--- Exercise requirements ---
Images are to be dropped; everything else in the entries below must be copied exactly.
== == ==
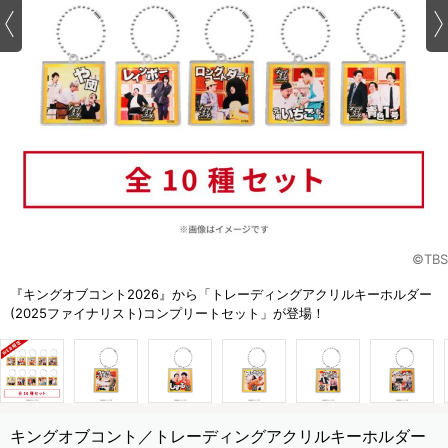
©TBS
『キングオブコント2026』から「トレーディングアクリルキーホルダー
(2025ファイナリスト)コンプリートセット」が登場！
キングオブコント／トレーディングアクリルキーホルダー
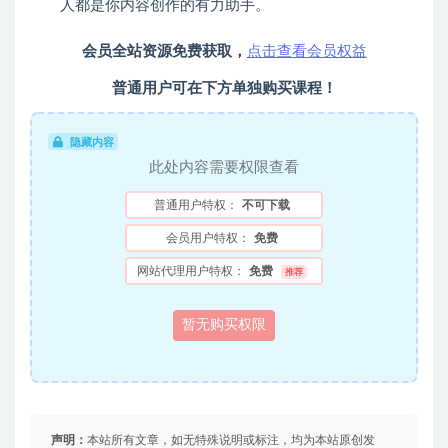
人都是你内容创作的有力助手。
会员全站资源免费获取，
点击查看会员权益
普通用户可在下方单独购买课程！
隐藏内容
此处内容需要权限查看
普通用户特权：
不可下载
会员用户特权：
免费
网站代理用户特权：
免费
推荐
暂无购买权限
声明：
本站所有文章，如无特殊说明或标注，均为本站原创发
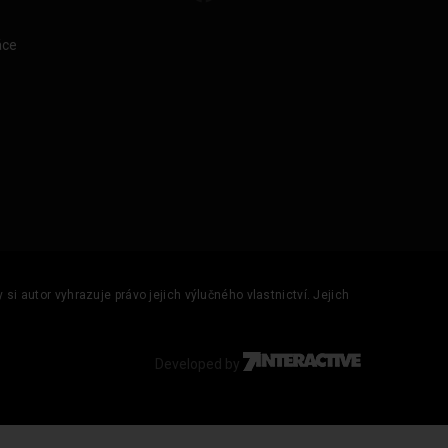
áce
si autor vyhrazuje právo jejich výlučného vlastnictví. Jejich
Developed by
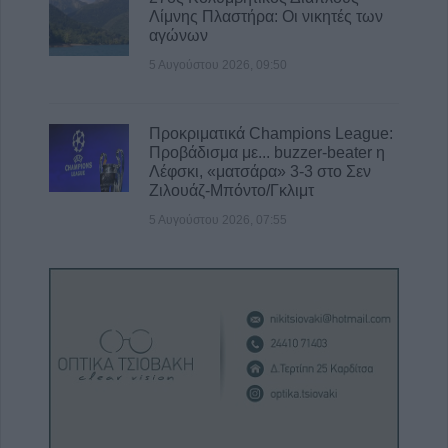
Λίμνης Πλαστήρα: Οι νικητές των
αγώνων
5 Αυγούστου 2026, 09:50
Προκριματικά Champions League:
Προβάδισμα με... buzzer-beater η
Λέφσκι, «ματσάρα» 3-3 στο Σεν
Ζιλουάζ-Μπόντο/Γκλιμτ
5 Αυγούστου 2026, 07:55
== == ==
--- Answer space ---
©TBS
『キングオブコント2026』から「トレーディングアクリルキーホルダー
(2025ファイナリスト)コンプリートセット」が登場！
キングオブコント／トレーディングアクリルキーホルダー
人都是你内容创作的有力助手。
会员全站资源免费获取，
点击查看会员权益
普通用户可在下方单独购买课程！
隐藏内容
此处内容需要权限查看
普通用户特权：
不可下载
会员用户特权：
免费
网站代理用户特权：
免费
推荐
暂无购买权限
声明：
本站所有文章，如无特殊说明或标注，均为本站原创发
áce
si autor vyhrazuje právo jejich výlučného vlastnictví. Jejich
Developed by
Λίμνης Πλαστήρα: Οι νικητές των
αγώνων
5 Αυγούστου 2026, 09:50
Προκριματικά Champions League:
Προβάδισμα με... buzzer-beater η
Λέφσκι, «ματσάρα» 3-3 στο Σεν
Ζιλουάζ-Μπόντο/Γκλιμτ
5 Αυγούστου 2026, 07:55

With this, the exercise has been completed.